In order to reduce the burden on volunteers, sentences must be carefully chosen. Reading 15k sentences may produce an excellent voice, but few volunteers will be on board with spending weeks to complete all of them. Our goal is to find less than 2k sentences that are phonemically rich -- i.e., there are many examples of both individual phonemes as well as phoneme pairs.

gruut can find phonemically rich sentences in a large text corpus, such as Mozilla's Common Voice or Oscar. Importantly, these sentences are vetted by native speakers so that they (1) can be read without ambiguity, (2) are not offensive or nonsensical, and (3) are something a native speaker would actually say.

Completed

Available here

  • Dutch (nl)
  • English (en)
  • U.S. (en-us)
  • French (fr)
  • German (de)
  • Swedish (sv-se)

Not Completed

  • Arabic (ar)
  • Catalan (ca)
  • Chinese (zh-cn)
  • Czech (cs)
  • English (en)
  • U.K. (en-gb)
  • Finnish (fi)
  • Greek (el)
  • Hebrew (he)
  • Italian (it)
  • Hindi (hi)
  • Hungarian (hu)
  • Japanese (ja)
  • Korean (ko)
  • Persian (fa)
  • Polish (pl)
  • Portuguese (pt-br)
  • Russian (ru)
  • Spanish (es-es)
  • Ukranian (uk)
  • Vietnamese (vi-n)

Accented Text to Speech

Because all Larynx voices share the same underlying phoneme alphabet (IPA), it is possible to have voices speak in a different language than what they were trained for! All this requires is a phoneme map that tells Larynx how to approximate phonemes outside the voice's native inventory.

As an example, consider a French voice that is being used to speak U.S. English. The English word "that" can be phonemized as /ðæt/ but the French phoneme inventory (in gruut) does not have ð or æ. One approximation could be ð -> z and æ -> a, sounding more like "zat" to an English speaker.

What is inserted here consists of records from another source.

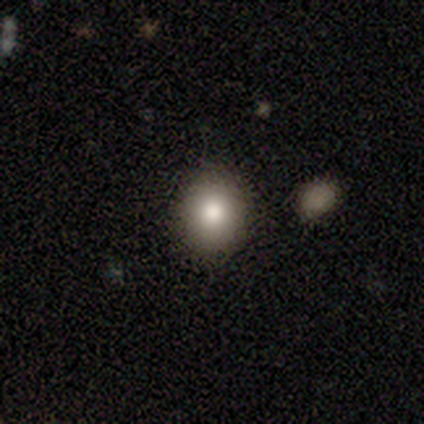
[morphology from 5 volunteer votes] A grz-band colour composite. It shows a smooth galaxy with no disk features (60%) that is round (100%). Merging: none (100%).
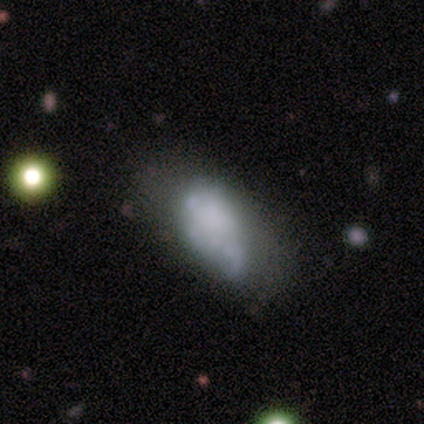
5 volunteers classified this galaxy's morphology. Q: Smooth or featured?
A: featured or disk (60%); runner-up: smooth (20%)
Q: Edge-on disk?
A: no (67%); runner-up: yes (33%)
Q: Bar?
A: no (100%)
Q: Spiral arms?
A: no (100%)
Q: Bulge size?
A: none (100%)
Q: Merging?
A: none (75%); runner-up: major disturbance (25%)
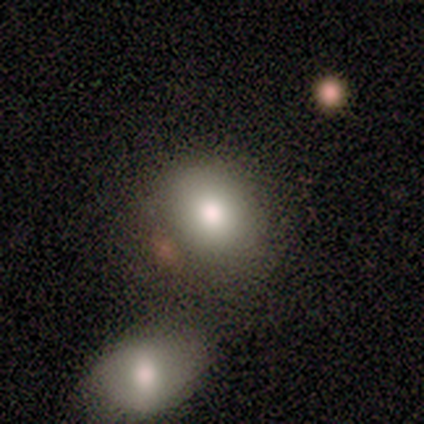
This is clearly a smooth galaxy (100%). How rounded: possibly round (50%, tied with in between). Merging: likely none (67%).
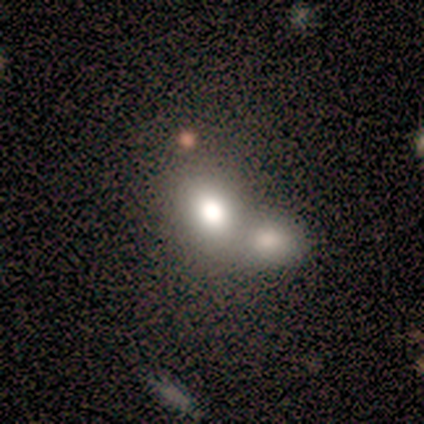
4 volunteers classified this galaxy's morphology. Overall: smooth (50%, tied with featured or disk). How rounded: in between (100%). Merging: merger (100%).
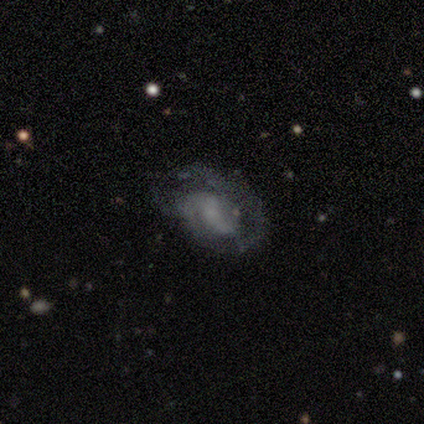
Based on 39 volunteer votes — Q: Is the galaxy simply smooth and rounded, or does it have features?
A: featured or disk — 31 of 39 (79%).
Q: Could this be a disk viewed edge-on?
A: no — 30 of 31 (97%).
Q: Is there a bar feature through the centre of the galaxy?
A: weak — 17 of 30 (57%).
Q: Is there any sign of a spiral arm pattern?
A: yes — 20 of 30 (67%).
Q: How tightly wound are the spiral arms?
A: tight — 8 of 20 (40%, tied with medium).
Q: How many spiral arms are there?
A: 2 — 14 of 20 (70%).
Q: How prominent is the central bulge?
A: none — 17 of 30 (57%).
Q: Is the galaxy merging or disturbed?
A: none — 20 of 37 (54%).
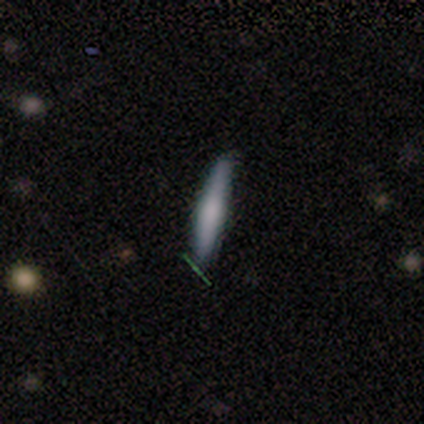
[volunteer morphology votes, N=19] smooth_or_featured: smooth (p=0.58) [alt: featured or disk p=0.32]
how_rounded: cigar-shaped (p=0.91) [alt: in between p=0.09]
merging: none (p=1.00)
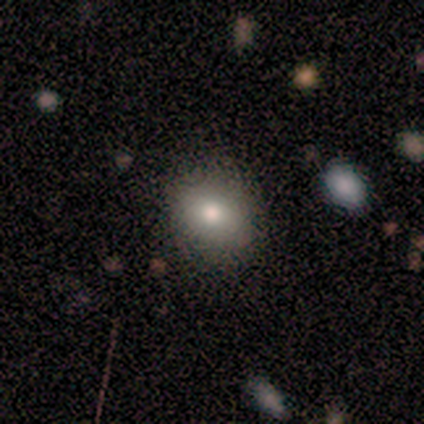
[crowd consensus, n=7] smooth 86%, star or artifact 14%, featured or disk 0%. Down the decision tree: how rounded — round (67%); merging — none (83%).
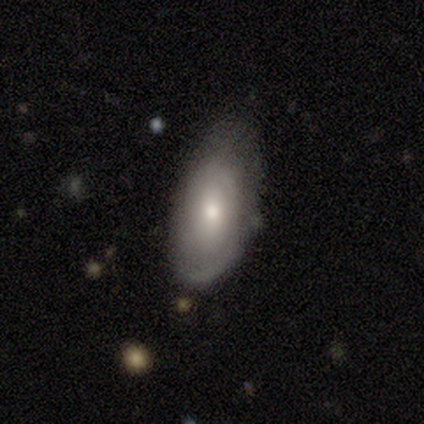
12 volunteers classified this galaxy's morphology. smooth_or_featured: featured or disk (p=0.83) [alt: smooth p=0.17]
disk_edge_on: no (p=0.90) [alt: yes p=0.10]
bar: no (p=0.78) [alt: strong p=0.11]
has_spiral_arms: yes (p=0.89) [alt: no p=0.11]
spiral_winding: tight (p=0.62) [alt: medium p=0.25]
spiral_arm_count: can't tell (p=0.62) [alt: 2 p=0.25]
bulge_size: moderate (p=0.44) [tied with: small p=0.44]
merging: none (p=0.50) [alt: minor disturbance p=0.42]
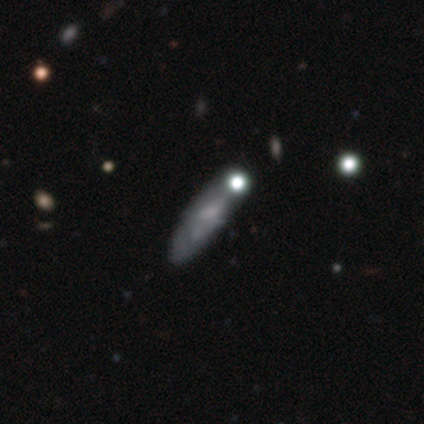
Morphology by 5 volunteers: smooth-or-featured: featured or disk: 60% | smooth: 40% | star or artifact: 0%
  disk-edge-on: no: 100% | yes: 0%
    bar: no: 100% | strong: 0% | weak: 0%
    has-spiral-arms: no: 100% | yes: 0%
    bulge-size: none: 100% | dominant: 0% | large: 0% | moderate: 0% | small: 0%
  merging: none: 40% (tied) | minor disturbance: 40% (tied) | major disturbance: 20% | merger: 0%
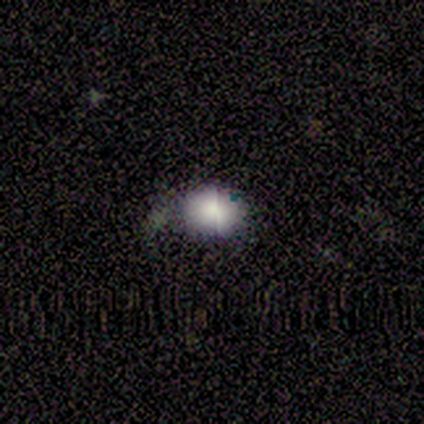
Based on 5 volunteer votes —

With a complete phoneme map from language A (native to the voice) to B, accented speech can be achieved using the following process:

  1. Text is tokenized and phonemized according to language B's rules and lexicon
  2. Phonemes are mapped back to language A through the phoneme map
  3. The voice is given the mapped phonemes to speak

Wake Word

Voice assistants are typical dormant until a special wake word is spoken. Audio after the wake word is then interpreted as a voice command.

Raven

There are a variety of free wake word systems available, but virtually none of them are fully open source. Raven is an exception -- it is free, open source, and can be trained with only 3 examples.

Unfortunately, Raven is not as fast or accurate as other wake word systems. We would like to rewrite Raven in a lower-level language like C++ or Rust. Other methods of wake word recognition should also be explored (like GRUs). Ideally, a GRU-based system could be trained on a fast machine (possibly with a GPU), and then executed directly in code like RNNoise or g2pE.


Audio Corpora

The following list contains links to free audio corpora that were available for download.

Librivox

A potential source of audio data is Librivox, which includes free audiobooks for public domain books.

To make this data useful for model training, it must be split into individual sentences and aligned with its text. The aeneas tool may help with this process.